Destarte, a grande questão para 2009 é a possibilidade de o Brasil poder fazer política econômica anticíclica (reduzir juros em tempos de recessão). Sou da opinião de que hoje nosso país tem todas as condições de fazê-lo, dado dois fatores: 1) o fato de, enfim, sermos investment grade; 2) o fato de que as fugas de capitais ocorrerão independente da redução da taxa SELIC. Para explicar melhor o segundo fator dividamos o investidor estrangeiro em dois tipos: aquele que reage mais ao aumento da incerteza no mundo e o que reage menos. O que reage mais sairá do Brasil (e comprará títulos de menor risco) independente das mudanças na SELIC. O que reage menos, por sua vez, ficará, já que nossa taxa básica é uma das maiores do mundo e continuará sendo por algum tempo, mesmo que haja reduções consecutivas daqui para frente. Assim sendo, caso não haja maiores aprofundamentos da crise, o Brasil tem todas as condições de reduzir a taxa SELIC daqui para frente, sem maiores consequências para a inflação.

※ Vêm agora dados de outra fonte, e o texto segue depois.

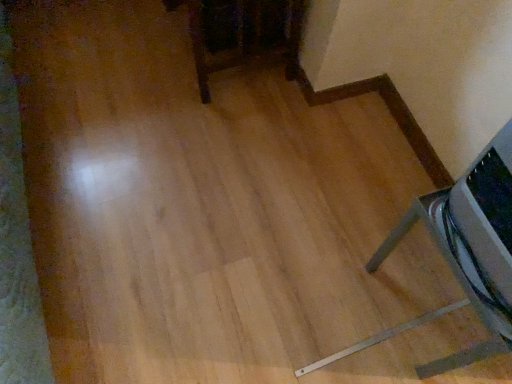
The height and width of the screenshot is (384, 512). I want to click on free space to the left of dark wood table at upper center, which is the second furniture in bottom-to-top order, so click(x=102, y=51).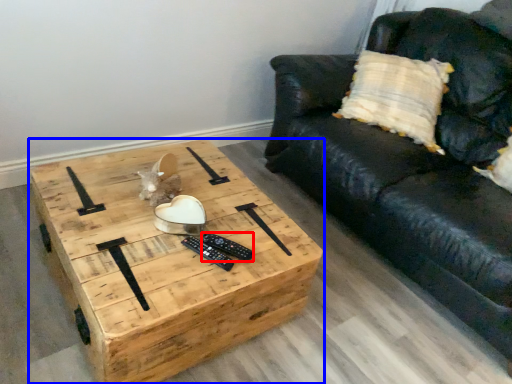
Question: Which object appears farthest to the camera in this image, remote (highlighted by a red box) or coffee table (highlighted by a blue box)?

Choices:
 (A) remote
 (B) coffee table

Answer: (A)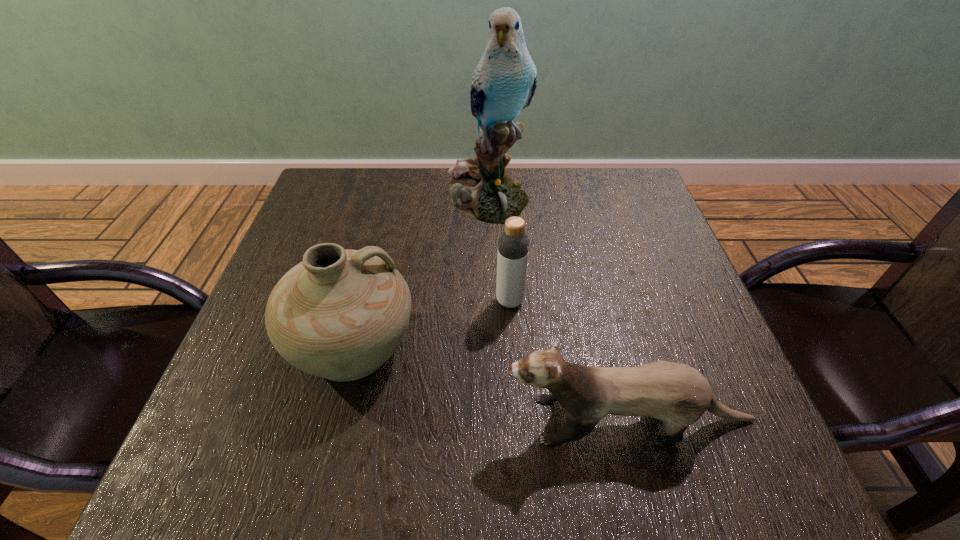
At what (x,y) coordinates should I click in order to perform the action: click on parakeet. Please return your answer as a coordinate pair (x, y). Looking at the image, I should click on (504, 81).

Where is `the farthest object`? The width and height of the screenshot is (960, 540). the farthest object is located at coordinates (504, 81).

This screenshot has height=540, width=960. I want to click on the leftmost object, so click(340, 314).

The width and height of the screenshot is (960, 540). I want to click on bottle, so click(x=513, y=244).

Where is `ferret`? The height and width of the screenshot is (540, 960). ferret is located at coordinates (677, 394).

The image size is (960, 540). Find the location of `vacant position located on the face of the tallest object`. vacant position located on the face of the tallest object is located at coordinates (490, 300).

Find the location of a particular element. This screenshot has height=540, width=960. vacant space located on the right of the leftmost object is located at coordinates (610, 346).

The width and height of the screenshot is (960, 540). Identify the location of vacant space located 0.390m on the back of the bottle. 502,186.

Where is `vacant space located 0.380m on the face of the shortest object`? The height and width of the screenshot is (540, 960). vacant space located 0.380m on the face of the shortest object is located at coordinates (274, 420).

At what (x,y) coordinates should I click in order to perform the action: click on free space located 0.230m on the face of the shortest object. Please return your answer as a coordinate pair (x, y). This screenshot has width=960, height=540. Looking at the image, I should click on (365, 420).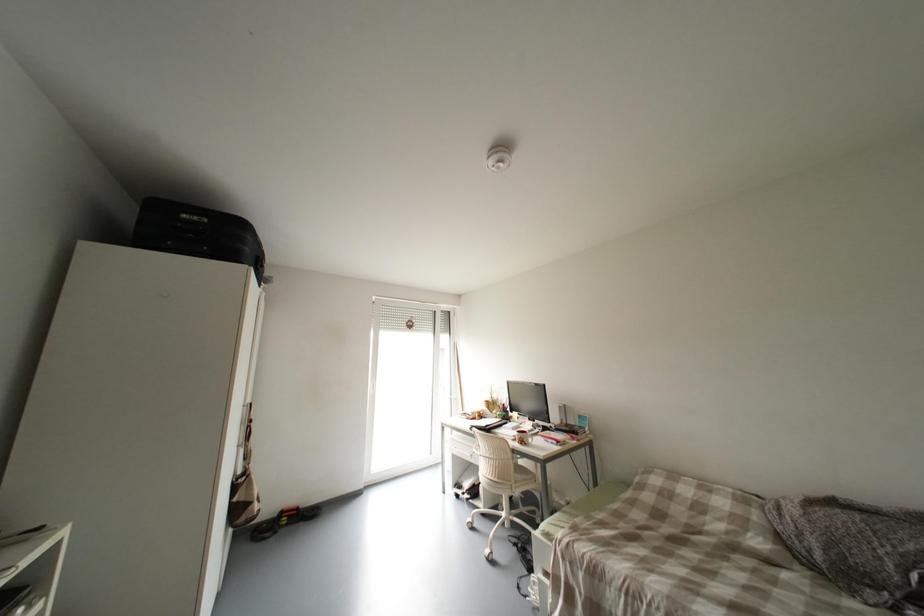
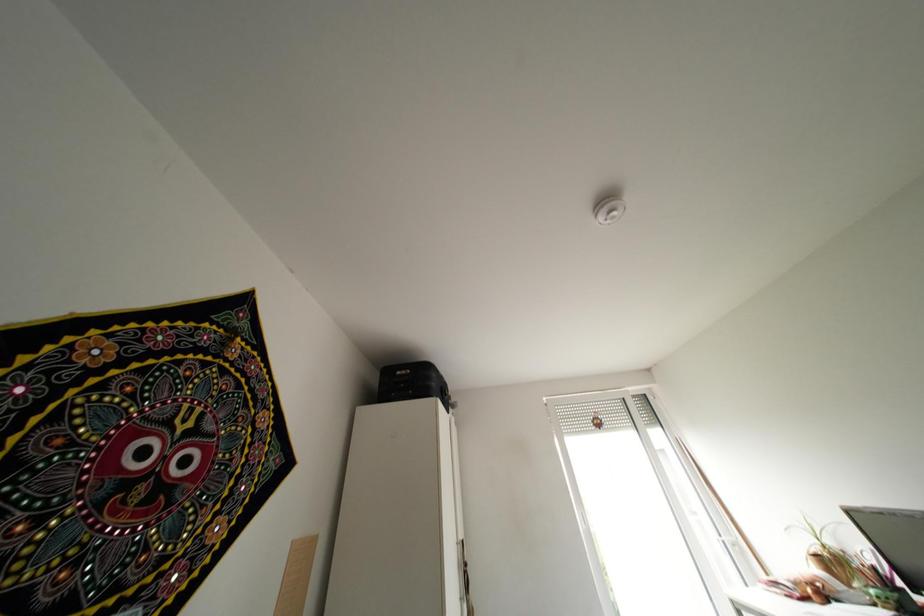
Consider the image. First-person continuous shooting, in which direction is the camera rotating?

The camera's rotation is toward left-up.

Entretanto, antes que alguém atire a primeira pedra e diga que o Banco Central já deveria ter reduzido a taxa SELIC, é preciso atentar para o choque de oferta mencionado no início do artigo. Houve pressão ao longo de todo o ano – o fato de a inflação ter terminado na banda superior da meta comprova isso. Tal pressão somou-se à desvalorização cambial do segundo semestre. Assim, nada mais acertado, portanto, que o Banco Central tenha tido cautela com relação aos juros. Já em 2009, com ausência da pressão dos commodities e atento à questão do capital externo, será perfeitamente possível fazer política monetária anticíclica. E isso, caros leitores, é um grande avanço para nós – talvez o maior dos últimos anos!